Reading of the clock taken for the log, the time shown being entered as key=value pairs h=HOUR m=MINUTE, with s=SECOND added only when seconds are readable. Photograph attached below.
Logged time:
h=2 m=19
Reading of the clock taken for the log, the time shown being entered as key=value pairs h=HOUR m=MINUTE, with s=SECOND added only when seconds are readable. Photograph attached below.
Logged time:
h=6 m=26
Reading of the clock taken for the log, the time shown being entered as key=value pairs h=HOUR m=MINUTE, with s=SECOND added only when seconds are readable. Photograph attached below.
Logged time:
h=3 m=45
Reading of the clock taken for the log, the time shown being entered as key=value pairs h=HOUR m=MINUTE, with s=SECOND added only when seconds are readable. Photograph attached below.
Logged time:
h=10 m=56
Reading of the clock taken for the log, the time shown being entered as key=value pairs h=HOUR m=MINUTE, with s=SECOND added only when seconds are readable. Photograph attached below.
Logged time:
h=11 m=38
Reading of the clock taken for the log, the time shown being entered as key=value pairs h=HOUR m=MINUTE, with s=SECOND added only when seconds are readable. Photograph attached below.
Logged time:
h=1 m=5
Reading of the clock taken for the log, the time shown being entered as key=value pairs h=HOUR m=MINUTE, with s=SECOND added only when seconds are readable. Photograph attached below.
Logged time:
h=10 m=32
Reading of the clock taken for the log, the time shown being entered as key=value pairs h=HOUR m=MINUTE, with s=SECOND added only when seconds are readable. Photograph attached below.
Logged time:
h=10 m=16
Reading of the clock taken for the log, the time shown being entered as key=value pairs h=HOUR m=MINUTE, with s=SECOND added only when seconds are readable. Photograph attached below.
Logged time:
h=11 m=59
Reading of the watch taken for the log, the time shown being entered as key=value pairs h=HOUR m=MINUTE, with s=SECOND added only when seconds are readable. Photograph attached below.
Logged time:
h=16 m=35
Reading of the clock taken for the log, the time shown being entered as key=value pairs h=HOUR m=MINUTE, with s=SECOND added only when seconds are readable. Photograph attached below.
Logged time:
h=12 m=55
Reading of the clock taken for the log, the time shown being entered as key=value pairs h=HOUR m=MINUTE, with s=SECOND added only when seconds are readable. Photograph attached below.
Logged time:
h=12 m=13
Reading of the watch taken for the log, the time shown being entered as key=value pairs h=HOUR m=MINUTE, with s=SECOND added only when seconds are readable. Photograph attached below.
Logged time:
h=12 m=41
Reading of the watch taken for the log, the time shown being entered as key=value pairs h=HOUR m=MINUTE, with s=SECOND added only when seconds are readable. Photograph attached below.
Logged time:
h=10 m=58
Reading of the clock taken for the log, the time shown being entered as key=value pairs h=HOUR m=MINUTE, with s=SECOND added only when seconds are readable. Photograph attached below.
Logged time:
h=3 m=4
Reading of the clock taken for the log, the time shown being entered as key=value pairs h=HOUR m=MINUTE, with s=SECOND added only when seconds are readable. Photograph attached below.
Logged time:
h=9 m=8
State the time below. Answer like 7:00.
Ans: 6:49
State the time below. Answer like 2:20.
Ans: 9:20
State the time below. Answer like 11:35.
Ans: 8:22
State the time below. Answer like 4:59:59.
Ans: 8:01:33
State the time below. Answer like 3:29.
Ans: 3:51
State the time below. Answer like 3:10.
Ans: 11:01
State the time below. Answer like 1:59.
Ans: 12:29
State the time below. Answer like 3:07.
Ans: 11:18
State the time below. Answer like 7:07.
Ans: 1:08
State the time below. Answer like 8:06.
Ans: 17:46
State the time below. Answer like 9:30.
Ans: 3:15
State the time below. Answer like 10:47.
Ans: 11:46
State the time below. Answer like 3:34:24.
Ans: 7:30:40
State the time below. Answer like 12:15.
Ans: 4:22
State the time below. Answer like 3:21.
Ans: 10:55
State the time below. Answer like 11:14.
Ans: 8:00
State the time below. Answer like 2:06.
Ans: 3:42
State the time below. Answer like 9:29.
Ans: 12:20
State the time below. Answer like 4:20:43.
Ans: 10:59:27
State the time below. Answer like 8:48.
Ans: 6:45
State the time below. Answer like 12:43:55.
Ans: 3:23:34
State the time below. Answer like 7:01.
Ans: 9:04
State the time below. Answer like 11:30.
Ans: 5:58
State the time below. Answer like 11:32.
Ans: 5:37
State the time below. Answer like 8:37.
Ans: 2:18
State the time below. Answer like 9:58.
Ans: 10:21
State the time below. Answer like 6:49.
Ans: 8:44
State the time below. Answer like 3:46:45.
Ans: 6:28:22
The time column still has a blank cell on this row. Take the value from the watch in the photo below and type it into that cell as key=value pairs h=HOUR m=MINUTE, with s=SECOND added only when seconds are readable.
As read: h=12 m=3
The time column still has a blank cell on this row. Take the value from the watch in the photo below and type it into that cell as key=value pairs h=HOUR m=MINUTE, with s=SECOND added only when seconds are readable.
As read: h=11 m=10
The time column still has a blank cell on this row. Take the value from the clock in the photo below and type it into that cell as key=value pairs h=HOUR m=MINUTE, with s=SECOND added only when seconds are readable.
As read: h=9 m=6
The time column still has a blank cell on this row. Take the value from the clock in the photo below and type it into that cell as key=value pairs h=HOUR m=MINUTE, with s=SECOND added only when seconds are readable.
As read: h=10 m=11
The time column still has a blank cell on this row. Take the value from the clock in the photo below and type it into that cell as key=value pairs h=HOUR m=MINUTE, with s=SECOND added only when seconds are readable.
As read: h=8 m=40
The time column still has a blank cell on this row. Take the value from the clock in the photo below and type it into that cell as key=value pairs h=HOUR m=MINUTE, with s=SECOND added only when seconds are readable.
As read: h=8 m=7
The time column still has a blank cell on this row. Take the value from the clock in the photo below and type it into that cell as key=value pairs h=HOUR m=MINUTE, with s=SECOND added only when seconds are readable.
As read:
+--
WHAT YOU HAVE TO DO - Quote all of the records above word for word, without changing anything.

EXERCISE ANSWER -
Reading of the clock taken for the log, the time shown being entered as key=value pairs h=HOUR m=MINUTE, with s=SECOND added only when seconds are readable. Photograph attached below.
Logged time:
h=2 m=19
Reading of the clock taken for the log, the time shown being entered as key=value pairs h=HOUR m=MINUTE, with s=SECOND added only when seconds are readable. Photograph attached below.
Logged time:
h=6 m=26
Reading of the clock taken for the log, the time shown being entered as key=value pairs h=HOUR m=MINUTE, with s=SECOND added only when seconds are readable. Photograph attached below.
Logged time:
h=3 m=45
Reading of the clock taken for the log, the time shown being entered as key=value pairs h=HOUR m=MINUTE, with s=SECOND added only when seconds are readable. Photograph attached below.
Logged time:
h=10 m=56
Reading of the clock taken for the log, the time shown being entered as key=value pairs h=HOUR m=MINUTE, with s=SECOND added only when seconds are readable. Photograph attached below.
Logged time:
h=11 m=38
Reading of the clock taken for the log, the time shown being entered as key=value pairs h=HOUR m=MINUTE, with s=SECOND added only when seconds are readable. Photograph attached below.
Logged time:
h=1 m=5
Reading of the clock taken for the log, the time shown being entered as key=value pairs h=HOUR m=MINUTE, with s=SECOND added only when seconds are readable. Photograph attached below.
Logged time:
h=10 m=32
Reading of the clock taken for the log, the time shown being entered as key=value pairs h=HOUR m=MINUTE, with s=SECOND added only when seconds are readable. Photograph attached below.
Logged time:
h=10 m=16
Reading of the clock taken for the log, the time shown being entered as key=value pairs h=HOUR m=MINUTE, with s=SECOND added only when seconds are readable. Photograph attached below.
Logged time:
h=11 m=59
Reading of the watch taken for the log, the time shown being entered as key=value pairs h=HOUR m=MINUTE, with s=SECOND added only when seconds are readable. Photograph attached below.
Logged time:
h=16 m=35
Reading of the clock taken for the log, the time shown being entered as key=value pairs h=HOUR m=MINUTE, with s=SECOND added only when seconds are readable. Photograph attached below.
Logged time:
h=12 m=55
Reading of the clock taken for the log, the time shown being entered as key=value pairs h=HOUR m=MINUTE, with s=SECOND added only when seconds are readable. Photograph attached below.
Logged time:
h=12 m=13
Reading of the watch taken for the log, the time shown being entered as key=value pairs h=HOUR m=MINUTE, with s=SECOND added only when seconds are readable. Photograph attached below.
Logged time:
h=12 m=41
Reading of the watch taken for the log, the time shown being entered as key=value pairs h=HOUR m=MINUTE, with s=SECOND added only when seconds are readable. Photograph attached below.
Logged time:
h=10 m=58
Reading of the clock taken for the log, the time shown being entered as key=value pairs h=HOUR m=MINUTE, with s=SECOND added only when seconds are readable. Photograph attached below.
Logged time:
h=3 m=4
Reading of the clock taken for the log, the time shown being entered as key=value pairs h=HOUR m=MINUTE, with s=SECOND added only when seconds are readable. Photograph attached below.
Logged time:
h=9 m=8
State the time below. Answer like 7:00.
Ans: 6:49
State the time below. Answer like 2:20.
Ans: 9:20
State the time below. Answer like 11:35.
Ans: 8:22
State the time below. Answer like 4:59:59.
Ans: 8:01:33
State the time below. Answer like 3:29.
Ans: 3:51
State the time below. Answer like 3:10.
Ans: 11:01
State the time below. Answer like 1:59.
Ans: 12:29
State the time below. Answer like 3:07.
Ans: 11:18
State the time below. Answer like 7:07.
Ans: 1:08
State the time below. Answer like 8:06.
Ans: 17:46
State the time below. Answer like 9:30.
Ans: 3:15
State the time below. Answer like 10:47.
Ans: 11:46
State the time below. Answer like 3:34:24.
Ans: 7:30:40
State the time below. Answer like 12:15.
Ans: 4:22
State the time below. Answer like 3:21.
Ans: 10:55
State the time below. Answer like 11:14.
Ans: 8:00
State the time below. Answer like 2:06.
Ans: 3:42
State the time below. Answer like 9:29.
Ans: 12:20
State the time below. Answer like 4:20:43.
Ans: 10:59:27
State the time below. Answer like 8:48.
Ans: 6:45
State the time below. Answer like 12:43:55.
Ans: 3:23:34
State the time below. Answer like 7:01.
Ans: 9:04
State the time below. Answer like 11:30.
Ans: 5:58
State the time below. Answer like 11:32.
Ans: 5:37
State the time below. Answer like 8:37.
Ans: 2:18
State the time below. Answer like 9:58.
Ans: 10:21
State the time below. Answer like 6:49.
Ans: 8:44
State the time below. Answer like 3:46:45.
Ans: 6:28:22
The time column still has a blank cell on this row. Take the value from the watch in the photo below and type it into that cell as key=value pairs h=HOUR m=MINUTE, with s=SECOND added only when seconds are readable.
As read: h=12 m=3
The time column still has a blank cell on this row. Take the value from the watch in the photo below and type it into that cell as key=value pairs h=HOUR m=MINUTE, with s=SECOND added only when seconds are readable.
As read: h=11 m=10
The time column still has a blank cell on this row. Take the value from the clock in the photo below and type it into that cell as key=value pairs h=HOUR m=MINUTE, with s=SECOND added only when seconds are readable.
As read: h=9 m=6
The time column still has a blank cell on this row. Take the value from the clock in the photo below and type it into that cell as key=value pairs h=HOUR m=MINUTE, with s=SECOND added only when seconds are readable.
As read: h=10 m=11
The time column still has a blank cell on this row. Take the value from the clock in the photo below and type it into that cell as key=value pairs h=HOUR m=MINUTE, with s=SECOND added only when seconds are readable.
As read: h=8 m=40
The time column still has a blank cell on this row. Take the value from the clock in the photo below and type it into that cell as key=value pairs h=HOUR m=MINUTE, with s=SECOND added only when seconds are readable.
As read: h=8 m=7
The time column still has a blank cell on this row. Take the value from the clock in the photo below and type it into that cell as key=value pairs h=HOUR m=MINUTE, with s=SECOND added only when seconds are readable.
As read:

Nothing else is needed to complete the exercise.